Redesign Services
Using customer feedback to redesign services
Services can be redesigned for many different reasons – to cut costs, to improve coordination with other services, or to meet emerging social, environmental and economic needs, for example.
Customer-focused service redesign delivers these results and more.
Services that are redesigned to meet customer needs and to improve the service experience and service outcomes for customers commonly deliver greater customer satisfaction with the way the service is provided; better outcomes for customers; greater employee satisfaction; more effective services; reductions in costs, delays, waste, rework and congestion; and better economic, social and environmental outcomes for the community.
This handbook gives service providers in the NSW public sector an introduction to service redesign that will increase customer satisfaction with government services and deliver better outcomes for our communities. It considers what needs to be changed to improve customer satisfaction with government services, and how these service changes can be implemented.
The following key terms are used in this manual.
Customers
Service redesign will be improved if it is based on the views and experiences of:
- Customers who are currently using the service.
- Past customers who have used the service previously, but who are not currently using the service.
- People who are eligible to receive the service but who have not done so.
- Likely future customers.
Stakeholders are people who have an interest in the service (its objectives, operation, funding and outcomes) but who do not directly use the service. They include groups such as the parents of students who use education services, or the carers of patients who use support services. Stakeholder feedback can be useful when redesigning services – however this handbook focuses on improving services for customers.
Customer Feedback
Government departments have always used some form of customer feedback – to varying degrees – in the design and redesign of services. The most common forms of feedback, from the minimalist to the most comprehensive, include:
- Indirect feedback – Customers are not directly involved in giving feedback to the service. Indirect customer feedback includes measures of changes in rates of service patronage, service revenue and lengths of waiting lists.
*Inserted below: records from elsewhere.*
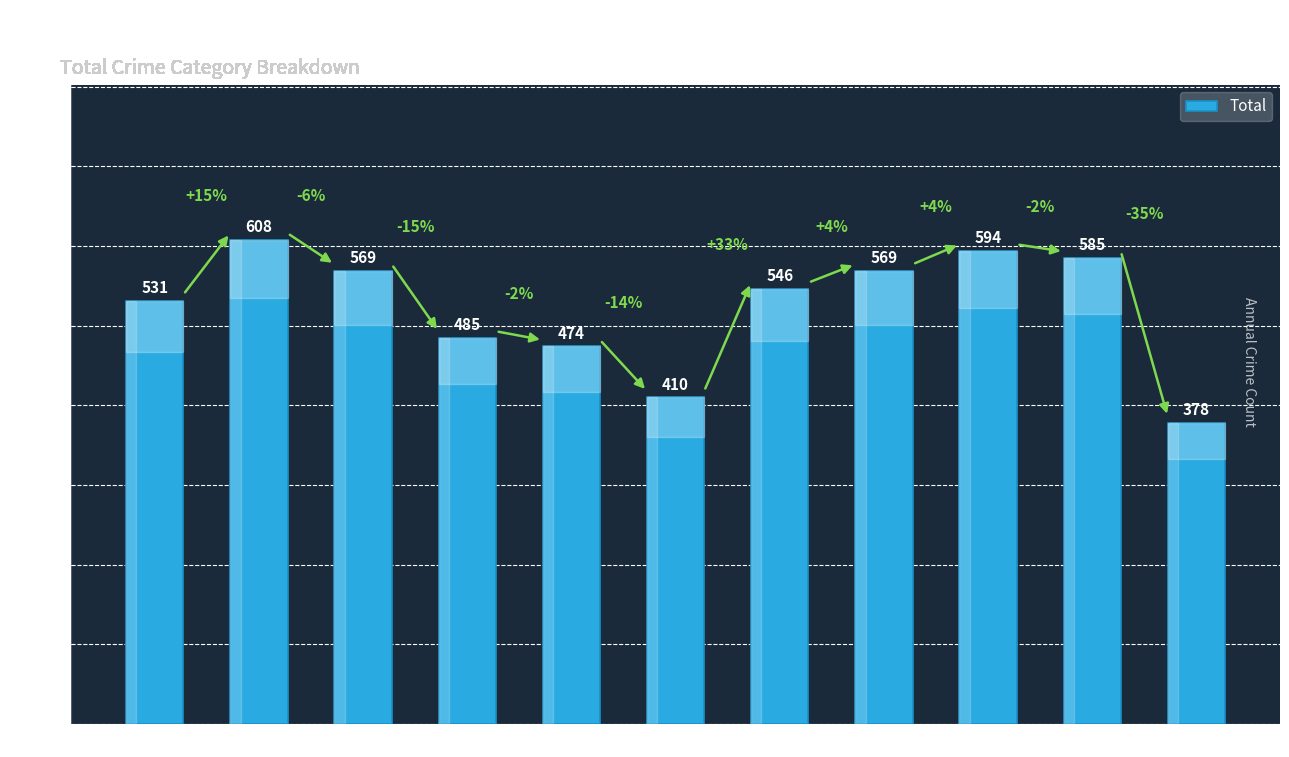

What is the average value?

523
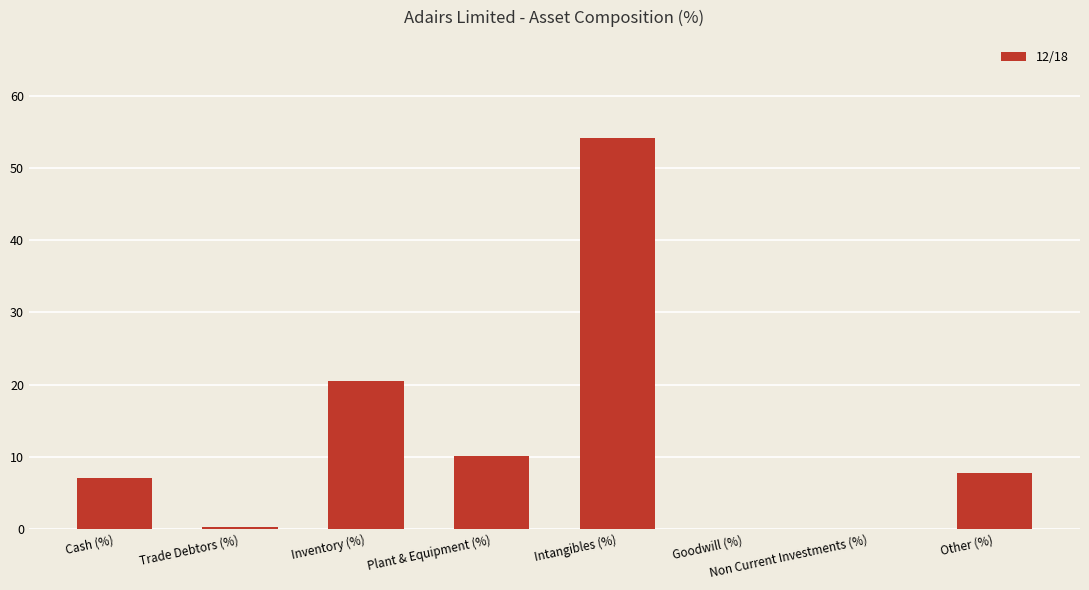

What is the sum of the values at Inventory (%) and Plant & Equipment (%)?

30.6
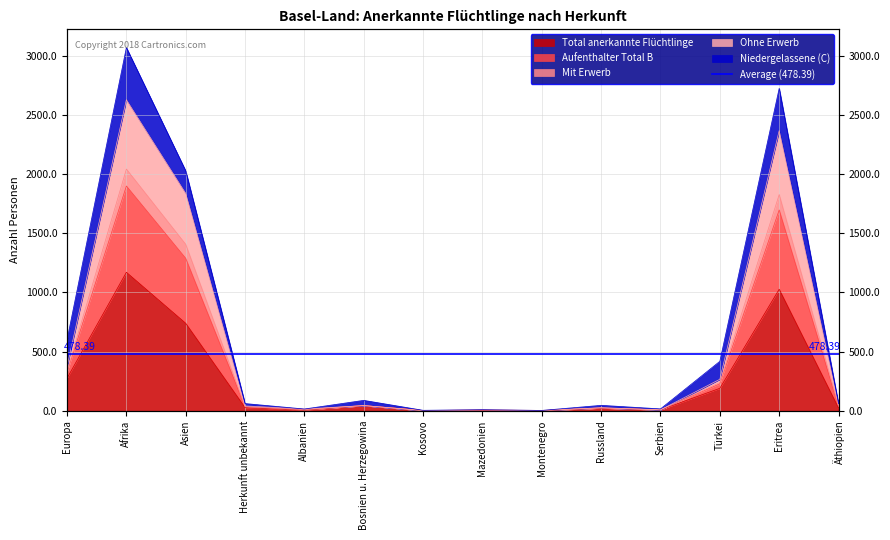

Is it true that Ohne Erwerb equals 2222 at Asien?

False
- Consultation – Advice is sought from customers on a one-off or more frequent basis, and is used by service providers to redesign elements of the service. Types of consultation methods include measures of customer satisfaction, dissatisfaction and customer complaints, or having ongoing advice provided by a service Advisory Committee.
- Customer participation – Feedback based on customer participation is often ongoing, and includes service users being involved in the governance of the service (for example, through service Boards or Councils), participation in service evaluations and in making decisions about the design and delivery of the service.
- Customer co-production – Services that rely on the contributions of both the public sector professionals and the service “users” – they “co-produce” desired outcomes such as good health, a better environment or safe communities – use continuous feedback to identify and implement service redesign initiatives at the same time as they are co-producing the service.
- Feedback with user-directed services – Where customers direct and control the services (as occurs with various business and industry services, indigenous services, and services provided over the web) feedback includes measures of satisfaction with the way service providers provided advice, guidance and facilitation.
Detailed information on customer feedback techniques can be found in: Improving Customer Satisfaction with Government Services – Customer Feedback, the companion volume in this series of Performance Improvement handbooks.